# Question:w-plane Maple mapping does not agree with comformal mapping webpage

## Question:w-plane Maple mapping does not agree with comformal mapping webpage

Maple 18

I created some simple maple 9 code to do some z->w mappings long time ago, on my web page:

https://ingalidakis.com/math/ComplexMaps.html

Upon revising my webpage, I've stumbled upon a page for comformal mappings, by David Bau:

http://davidbau.com/conformal/#exp(z)

Here's the current version of my code in Maple 18:

rrestart;
NULL;
with(plots);
xMax := 1;
yMax := 1;
N := 10;
step := abs(xMax)/N;
GL := proc (x, y) options operator, arrow; x+I*y end proc;
f := sin;
G := {};
for k from -N+1 to N+1 do

G := `union`(G, {complexplot(f(GL(x, (k-1)*step)), x = -xMax .. xMax, color = brown)});

G := `union`(G, {complexplot(f(GL((k-1)*step, y)), y = -yMax .. yMax, color = brown)})

end do;
display(G, scaling = constrained);

The code is pretty simple: I am simply scanning the 1x1 unit square complex grid and create a complex plot of it on the w-plane, by passing it through whatever function is at: f:=x.
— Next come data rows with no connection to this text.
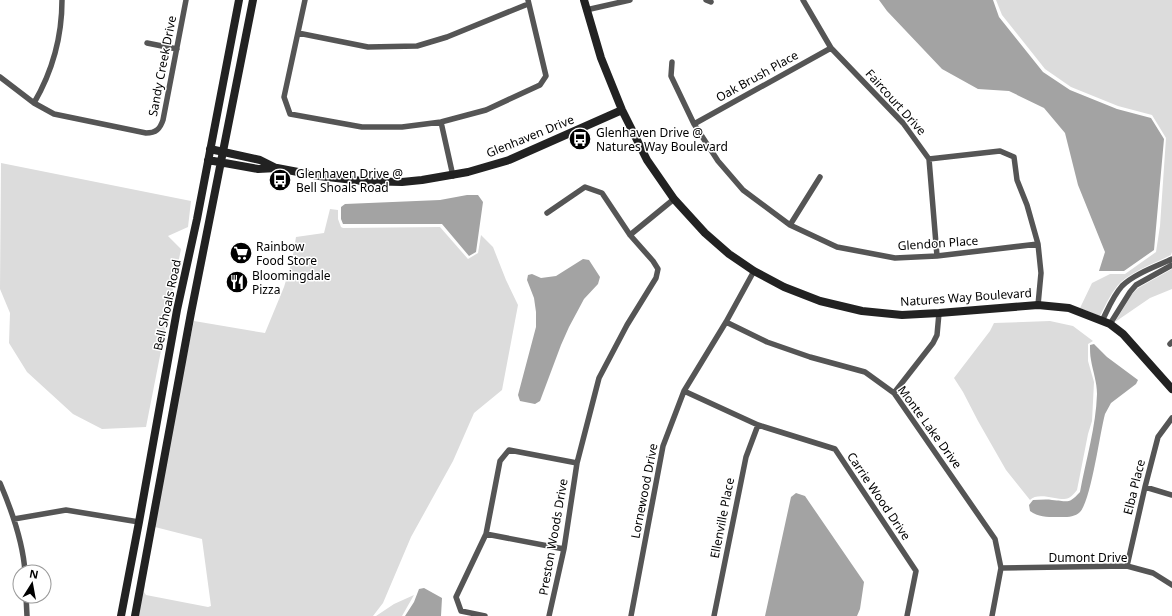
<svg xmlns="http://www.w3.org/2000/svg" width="1172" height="616" viewBox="0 0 1172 616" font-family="'Noto Sans',sans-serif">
	<rect width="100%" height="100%" fill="#fff"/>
	<path fill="#dcdcdc" d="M996,0h176v252l-1,3c-14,7 -38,16 -50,27 -9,9 -15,22 -21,34l-20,-8 12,-25 18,-9h15l31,-22 4,-26 6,-88 -14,-23 -34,-9 -47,-19 -26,-18 -43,-54z
		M1,163l190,38 -3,26 -20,9 13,13 -35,178 -44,2 -29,-15 -46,-42 -18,-29 1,-30 -10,-24z
		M330,209l8,1v9l3,8 2,1 97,-1 28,32 10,-6 3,-18 12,12 13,33 12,25 -16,85 -28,23 -21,48 -42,76 -28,66 -10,13h-234l2,-34 4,1 -1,9 2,3 62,12 3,-1 -9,-67 -51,-13 43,-205 71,12 19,-46 8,-26 4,-24 28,-4z
		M1172,269v20l-22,9 -35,24 17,-28 6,-6z
		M1050,321l23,5 20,15 -5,3v17l6,21 -2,39 -4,13 -11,56c-3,4 -7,9 -13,9 -9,0 -27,-7 -34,1l-24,-30 -28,-49 -15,-29 -9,-14 36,-47 4,-8z
		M414,595l-12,21h-26l18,-12z"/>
	<path fill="#a3a3a3" d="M879,0h114l6,17 44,55 27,18 47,19 34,9 13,21 -10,111 -30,21h-25l6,-19 -27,-67 -13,-52 -21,-25 -35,-17 -31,-2 -36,-20 -55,-58z
		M467,195h11l5,7 -7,50 -7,4 -27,-32h-99l-2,-5v-12l4,-3 95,-4z
		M583,259l6,1 11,17 -2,7 -14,15 -15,28 -8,18 -21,56 -5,3 -15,-3 -2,-6 18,-68v-15l-2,-14 -7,-18 1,-5 4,-1 9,4 15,-2z
		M1094,344l13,13 31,23 -2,4 -25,19 -6,11c-5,18 -14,87 -25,98 -6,6 -16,5 -24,5 -9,0 -18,0 -26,-6l-1,-6 4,-5c6,0 13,-1 19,0 16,1 16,5 28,-8 6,-33 16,-65 17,-98 0,-12 -4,-22 -6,-34 -1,-5 -1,-10 -1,-15z
		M796,493l9,3 59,86 -4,27 -3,7h-92l26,-119z
		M424,588l18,10 -1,18h-36l9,-14 5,-13z"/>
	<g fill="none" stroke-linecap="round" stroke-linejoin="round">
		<path stroke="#555" stroke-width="5.5" d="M305,0l-21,97 6,17 72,13h40l39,-5 45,-12 54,-25 6,-9 -18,-76
			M706,0l5,2
			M803,0l28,48 72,75 26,36 8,97
			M586,10l44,-10
			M298,33l70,14 49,-1 30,-9 81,-33
			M147,43l30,6
			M672,62l-1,14 23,48 24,37 25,29 47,35 47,22 58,11 42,-2 101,-12
			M0,77l34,26 20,11 92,19c10,0 14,-4 17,-13l23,-120
			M34,103c18,-31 28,-67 28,-103
			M441,122l12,54
			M694,124l137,-76
			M929,159l71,-8 14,6 3,23 10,25 11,39 3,29 -3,32
			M547,213l38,-26 17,6 28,42 23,26 5,8 -2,9 -29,47 -28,53 -22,85 -13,86 -15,67
			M790,225l30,-48
			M630,235l44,-36
			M1102,321c6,-12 11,-25 20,-35 12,-12 35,-20 50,-27
			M726,322l41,20 43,15 55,15 29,21 101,146 6,29 -9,48
			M1110,324l20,-32 6,-7 36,-20
			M1170,344l2,-2
			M684,391l74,34 77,24 81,122 -9,45
			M894,393l39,-50 4,-8 2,-22
			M0,483c12,28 23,58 25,89
			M1145,487l27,8
			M14,519l52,-9 73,12
			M486,534l78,15
			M1127,566l18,-79 13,-50 14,-19
			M1001,568l126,-2 26,7 19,12
			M26,596l1,20
			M485,616l-24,-5 -5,-14 30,-63 14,-73 9,-11 68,13
			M631,616l32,-170 21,-55 42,-69 28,-51
			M714,616l32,-159 12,-32"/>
		<path stroke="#222" stroke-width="8" d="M584,0l17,58 21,52 25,50 27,39 31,34 24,21 25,17 30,16 36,14 42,10 40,4 37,-2 99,-8 31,3 41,16 13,10 49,55
			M210,149l50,11 16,8
			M208,160l50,9 19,-1 42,8 43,5 40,1 20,-2 46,-8 41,-12 113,-50
			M121,616l18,-94 38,-212 20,-91 42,-219
			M135,616l56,-303 62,-313"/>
	</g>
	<defs>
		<g id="bus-disc" transform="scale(1.15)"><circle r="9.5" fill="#000" stroke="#fff"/><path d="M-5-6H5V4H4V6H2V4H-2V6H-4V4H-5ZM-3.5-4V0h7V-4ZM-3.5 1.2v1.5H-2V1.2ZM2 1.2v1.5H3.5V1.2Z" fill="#fff"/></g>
		<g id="supermarket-disc" transform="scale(1.15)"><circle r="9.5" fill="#000" stroke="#fff"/><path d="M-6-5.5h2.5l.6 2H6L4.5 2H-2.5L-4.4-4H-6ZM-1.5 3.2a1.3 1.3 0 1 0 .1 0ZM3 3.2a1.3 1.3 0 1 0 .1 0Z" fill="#fff"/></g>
		<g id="restaurant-disc" transform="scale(1.15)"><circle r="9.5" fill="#000" stroke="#fff"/><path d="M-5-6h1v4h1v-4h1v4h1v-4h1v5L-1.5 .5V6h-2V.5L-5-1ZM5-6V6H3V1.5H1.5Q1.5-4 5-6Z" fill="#fff"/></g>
	</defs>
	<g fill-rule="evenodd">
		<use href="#bus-disc" x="580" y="139"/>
		<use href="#bus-disc" x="280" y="180"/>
		<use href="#supermarket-disc" x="241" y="253"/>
		<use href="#restaurant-disc" x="237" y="282"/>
	</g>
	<g text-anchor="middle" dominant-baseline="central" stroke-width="3" stroke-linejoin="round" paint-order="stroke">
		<g font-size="12" fill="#000" stroke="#fff">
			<text transform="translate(162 66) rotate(-79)">Sandy Creek Drive</text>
			<text transform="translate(757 76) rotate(-29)">Oak Brush Place</text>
			<text transform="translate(896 102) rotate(48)">Faircourt Drive</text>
			<text transform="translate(530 136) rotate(-22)">Glenhaven Drive</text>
			<text transform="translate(938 243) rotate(-4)">Glendon Place</text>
			<text transform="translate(966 297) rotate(-4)">Natures Way Boulevard</text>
			<text transform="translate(167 305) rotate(-78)">Bell Shoals Road</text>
			<text transform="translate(930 427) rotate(54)">Monte Lake Drive</text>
			<text transform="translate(1134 487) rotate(-76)">Elba Place</text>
			<text transform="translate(644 491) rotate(-79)">Lornewood Drive</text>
			<text transform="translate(879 496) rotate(56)">Carrie Wood Drive</text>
			<text transform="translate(722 518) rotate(-79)">Ellenville Place</text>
			<text transform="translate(553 537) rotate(-80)">Preston Woods Drive</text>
			<text x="1088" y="557">Dumont Drive</text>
		</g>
		<g font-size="12" fill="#000" stroke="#fff" text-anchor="start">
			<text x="596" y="132">Glenhaven Drive @<tspan x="596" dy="14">Natures Way Boulevard</tspan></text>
			<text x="296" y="173">Glenhaven Drive @<tspan x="296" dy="14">Bell Shoals Road</tspan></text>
			<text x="256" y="246">Rainbow<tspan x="256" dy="14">Food Store</tspan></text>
			<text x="252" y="275">Bloomingdale<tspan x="252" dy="14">Pizza</tspan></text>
		</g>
	</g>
	<g transform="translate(32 584) rotate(11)"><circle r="19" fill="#ffffff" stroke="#999999"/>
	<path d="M0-3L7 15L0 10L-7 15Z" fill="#000000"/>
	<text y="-6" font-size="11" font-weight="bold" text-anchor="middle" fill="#000000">N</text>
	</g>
</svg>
Does anyone have any idea why the grid lines on the w-plane do not agree with Bau's grid lines mapping of the w-plane? To try it for exp for example, input "exp(z)" in Bau's home page.

The difference is quite noticeable, especially on exp and log, where the orientation of the w-grid on the left and right half-planes, seem to be opposite of what my code displays.

The reason may be Mathematical, but from what I see from the description on Bau's page, there's no difference on the identity function, so I am clueless.